Before Virginia's peak hurricane season this fall, I noticed rainwater spilling over the edge of my garage gutter. I don't know a ton but enough that rain should flow down and out of my gutters, not over them. Clearly something was wrong. I also have a poorly placed tree that overhangs the same corner of my house and is constantly dropping flowers, twigs, and leaves from summer to the start of winter. It was time to call a professional.
Signs your gutters need to be cleaned
Two tennis balls and a giant bouncy ball later, my gutter was back in business. While the tennis balls were easily removed from the gutter pipe, my gutter specialist also found a giant bouncy ball lodged in the downspout along with leaves and other debris creating a massive clog. No wonder my gutters were overflowing! Thankfully, my college-age son is much more interested in girls than playing with balls these days.
Here are other signs your gutters need to be cleaned:
- Standing water, staining, or mildew growth
- Signs of critters residing in your gutters
- Vegetation growth around or in your gutter
- Sagging gutters
Here at NNINS, we know gutters are your home's unsung heroes and are such a critical part of your home’s water-proofing. Any weather system in Virginia can bring in significant and extended rainfall, but Virginia hurricanes can certainly pack a damaging punch with massive amounts of rain. It's important to make sure your home gutters are always ready to handle whatever weather comes your way.
The gutter system must do the mighty work of running massive amounts of water AWAY from the house.
How do you check your gutters?
Our NNINS home insurance experts know gutters are the #1 most neglected and problematic issue they see in external home inspections, but simple to fix. Check 3 things to ensure your gutters are functional and will protect your home from water damage.
1. Ensure your gutter has all the necessary parts.
If you’re missing any parts of your gutter system, a professional can repair or replace them. They will also ensure your gutters are at a slight angle towards the downspout. Many DIYers make the mistake of hanging gutters completely level allowing water to sit. The growth of moss or lichen in gutter pipes can indicate they’re not properly pitched. And that remaining water will also cause the gutter to sag over time making it even more ineffective.
2. Ensure your gutters are clear of any plant growth, leaves, and debris.
How often should you have your gutters cleaned? Have your gutter system cleaned and inspected at least every year, sometimes twice a year if you have a lot of trees around your home. When your gutters aren't clear, the water they collect has no place to go. Instead, your gutters will overflow like mine and can lead to a leaky roof and ice dams during winter weather. In addition, a gallon of water weighs about 8 pounds. All that extra weight can bend your gutters or tear them away from the roof.

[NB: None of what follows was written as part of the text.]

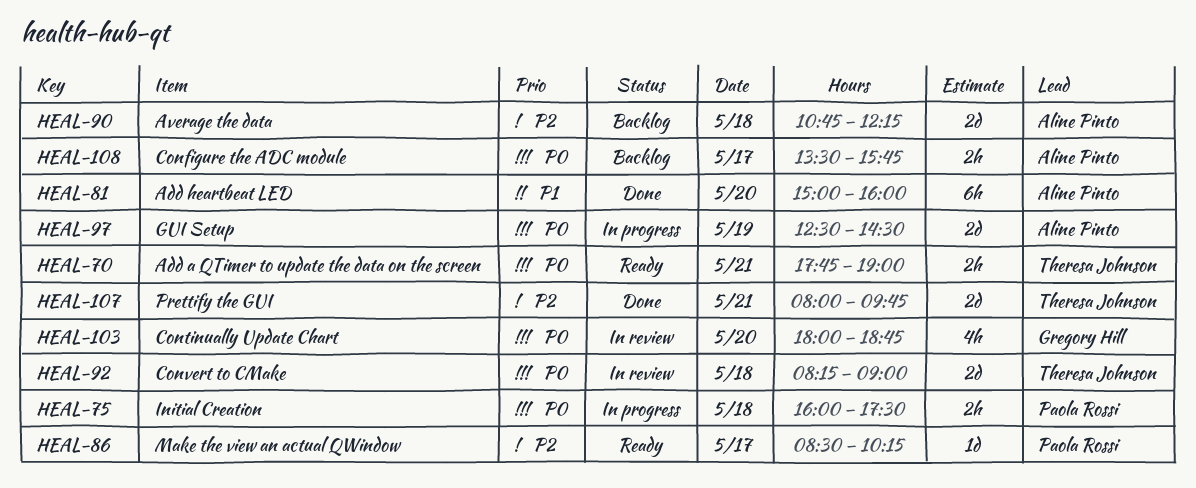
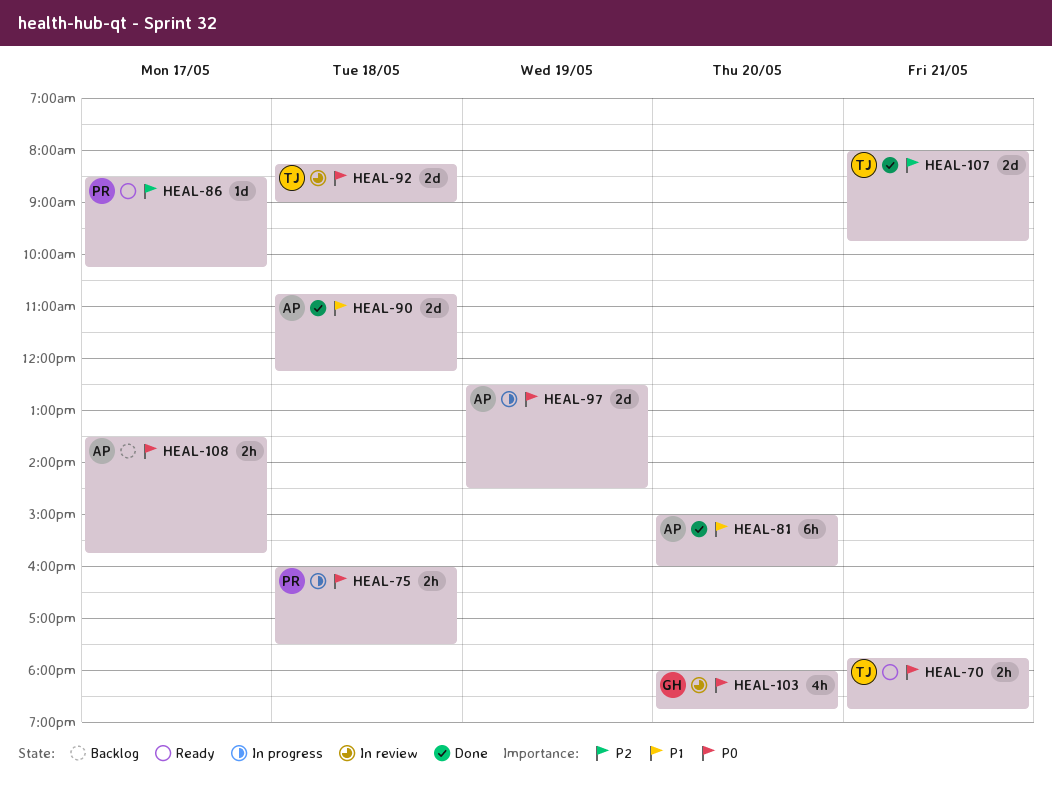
HEAL-70, ends: 19:00 -> 18:45
HEAL-90, status: Backlog -> Done
HEAL-90, priority: P2 -> P1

If you're the type to take on home projects yourself, it doesn't require more than a good ladder, gloves, and a hose. There are all kinds of tricks and gizmos to help with the job if you do it routinely, but we recommend hiring a professional because of the dangers of using a ladder.
THE NEXT ONE IS CRITICAL. REMEMBER: THE WHOLE POINT IS TO DIRECT WATER AWAY FROM THE HOUSE.
3. Be sure to have downspout extensions.
Your gutters connect to downspouts that take the water down to the ground. But don't stop there! Downspout water that drains too close to the foundation is an invitation to a wet or flooded basement and other costly water damage inside your home. It's essential to have extensions attached to your downspouts. Keep those free from clogs as well. If your downspouts extend underground, it’s a good idea to determine where that water is going, especially if you’re not the first owner of the home.
How far should home downspout extensions go?
The length of your home's downspout extensions depends on the slope of your yard. You want to be sure the water is directed to flow away from your house without draining across your driveway or sidewalk. When temperatures drop during the winter months, this runoff will freeze, creating a dangerous and slippery hazard!
How much does it cost to clean gutters in Virginia?
It costs about $70 to $100 to clean an average of 200 feet of gutters on a one-story home. My two-story home in Stafford was $200 even with about the same 200 linear feet of gutter. The professional is assuming more risk heading up those tall ladders.
So, what could be lurking in your gutters this fall? And how well are they protecting your home from Virginia's hurricane season and heavy rain? We’re bound to have plenty of nice autumn days for you or a licensed and insured gutter specialist to get yours in shape before winter. And so much better than a wet and moldy home or costly home water damage.